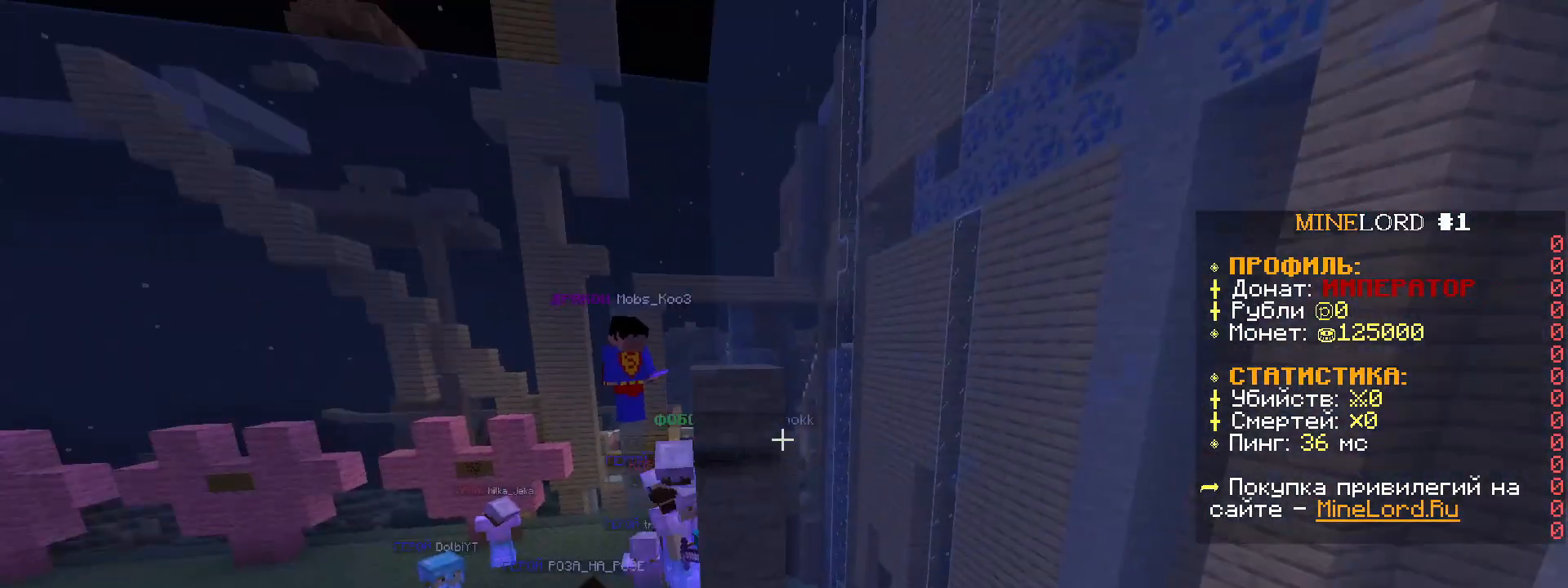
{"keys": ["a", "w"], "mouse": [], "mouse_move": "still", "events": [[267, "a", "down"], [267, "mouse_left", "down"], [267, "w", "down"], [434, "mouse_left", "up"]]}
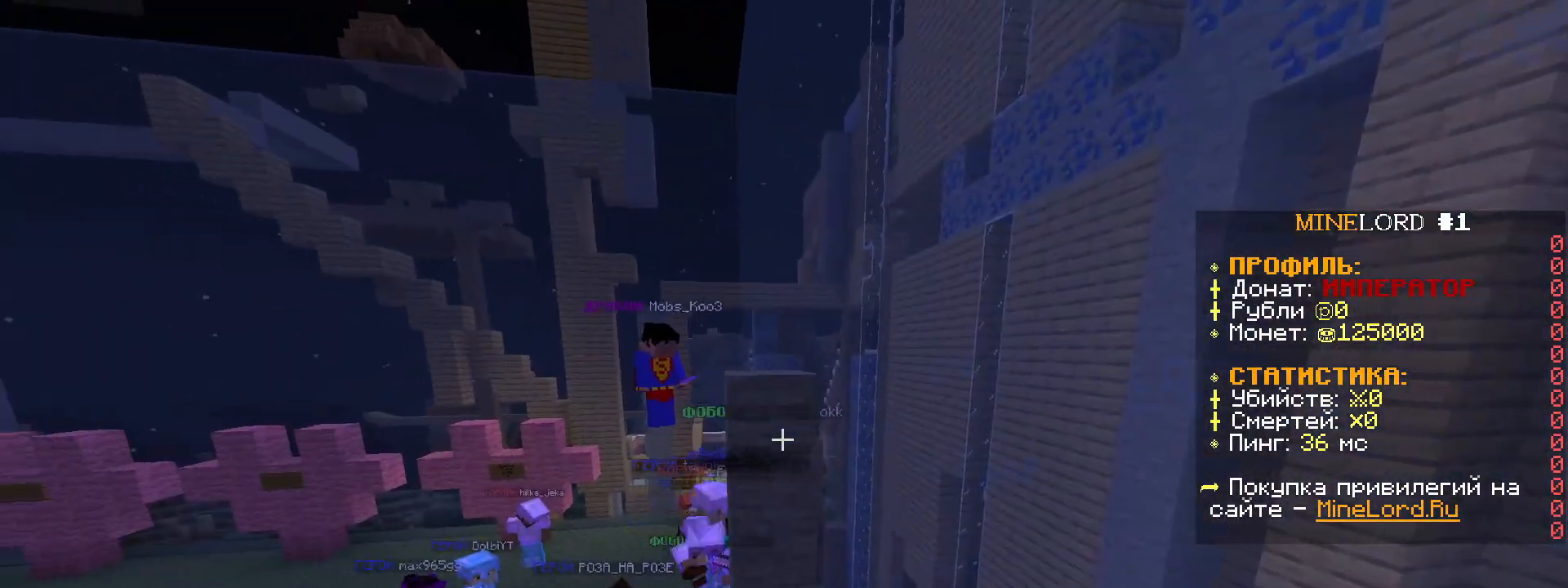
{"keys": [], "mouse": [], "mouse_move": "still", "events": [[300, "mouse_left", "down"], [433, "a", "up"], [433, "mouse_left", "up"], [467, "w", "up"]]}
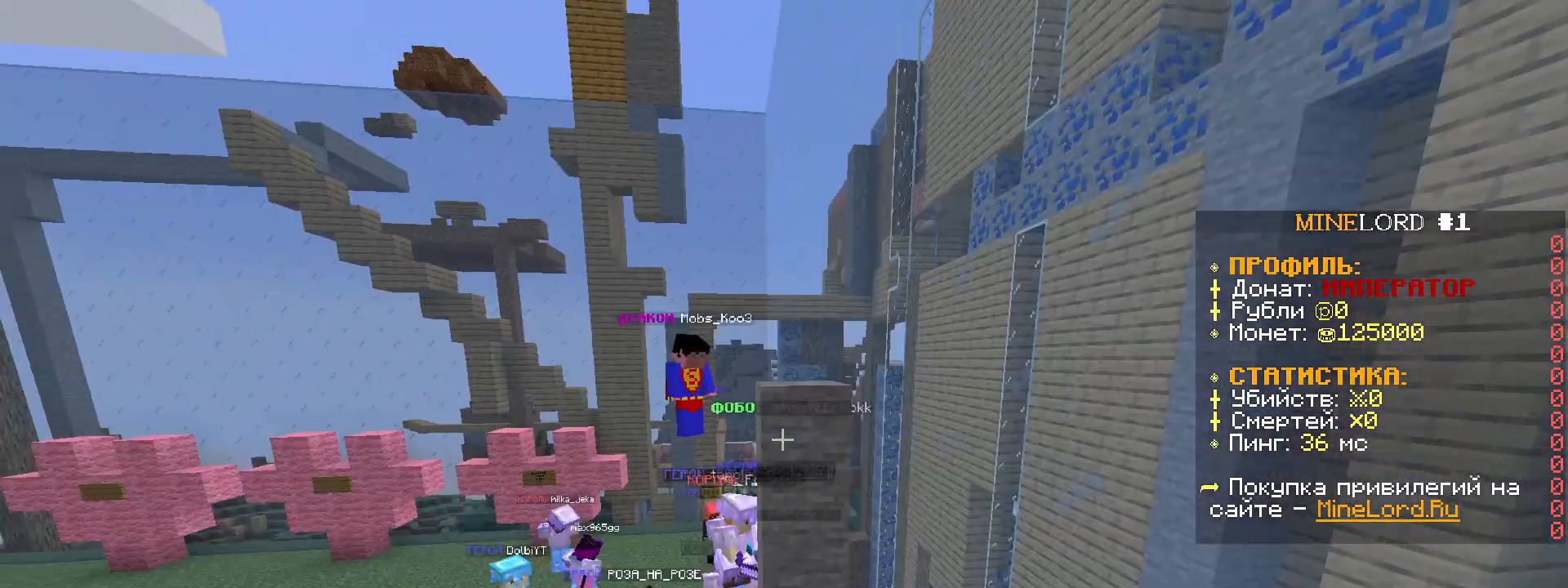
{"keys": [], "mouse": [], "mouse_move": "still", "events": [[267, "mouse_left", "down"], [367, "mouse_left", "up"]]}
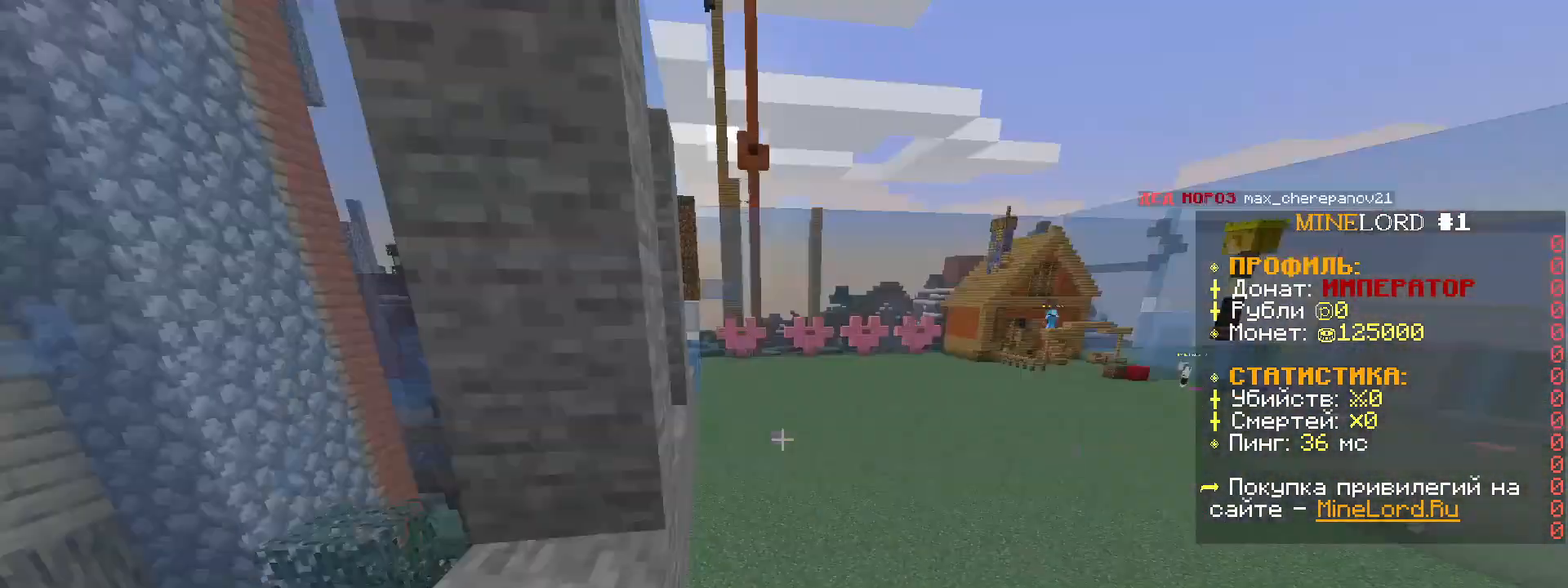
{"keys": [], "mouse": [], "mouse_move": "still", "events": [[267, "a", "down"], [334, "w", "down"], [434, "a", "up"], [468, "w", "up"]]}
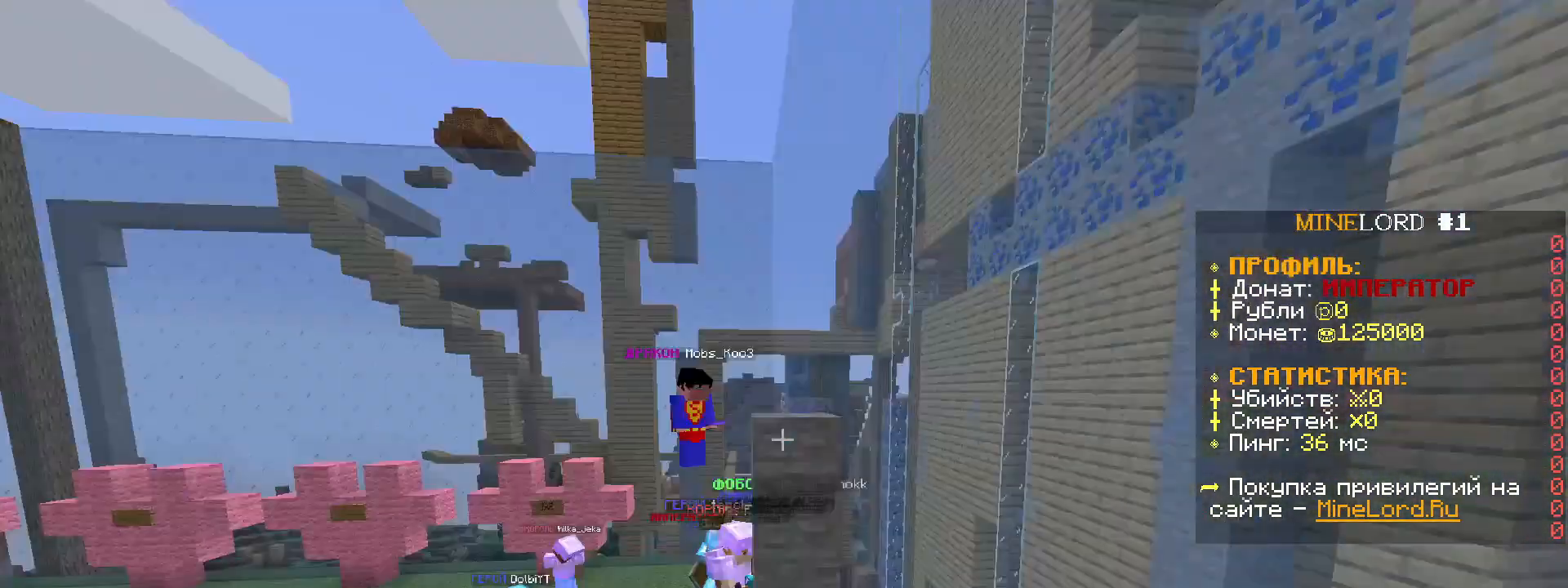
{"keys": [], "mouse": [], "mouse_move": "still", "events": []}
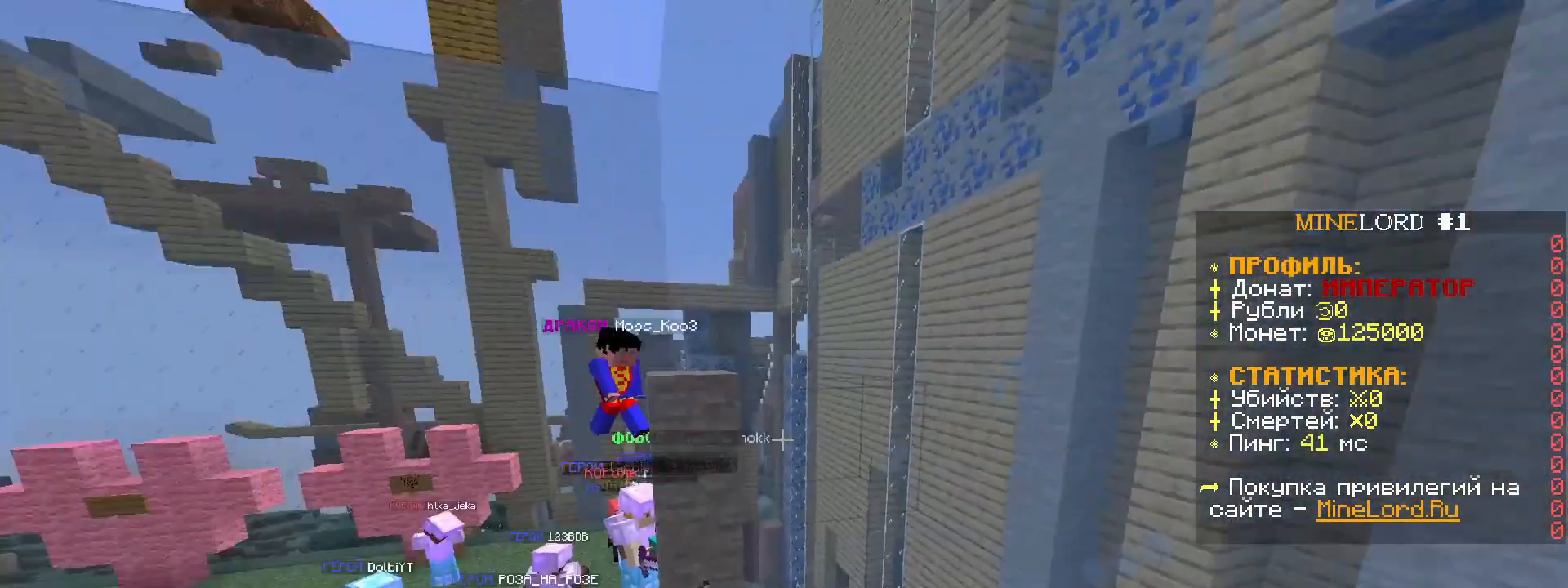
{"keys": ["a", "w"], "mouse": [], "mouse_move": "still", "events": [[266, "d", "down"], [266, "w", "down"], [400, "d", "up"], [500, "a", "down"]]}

- [How to complete this task]: If any entry holds a picture, drop the picture and copy everything else exactly.

- [Solution for this problem]:
{"keys": ["a", "w"], "mouse": [], "mouse_move": "still", "events": [[267, "a", "down"], [267, "mouse_left", "down"], [267, "w", "down"], [434, "mouse_left", "up"]]}
{"keys": [], "mouse": [], "mouse_move": "still", "events": [[300, "mouse_left", "down"], [433, "a", "up"], [433, "mouse_left", "up"], [467, "w", "up"]]}
{"keys": [], "mouse": [], "mouse_move": "still", "events": [[267, "mouse_left", "down"], [367, "mouse_left", "up"]]}
{"keys": [], "mouse": [], "mouse_move": "still", "events": [[267, "a", "down"], [334, "w", "down"], [434, "a", "up"], [468, "w", "up"]]}
{"keys": [], "mouse": [], "mouse_move": "still", "events": []}
{"keys": ["a", "w"], "mouse": [], "mouse_move": "still", "events": [[266, "d", "down"], [266, "w", "down"], [400, "d", "up"], [500, "a", "down"]]}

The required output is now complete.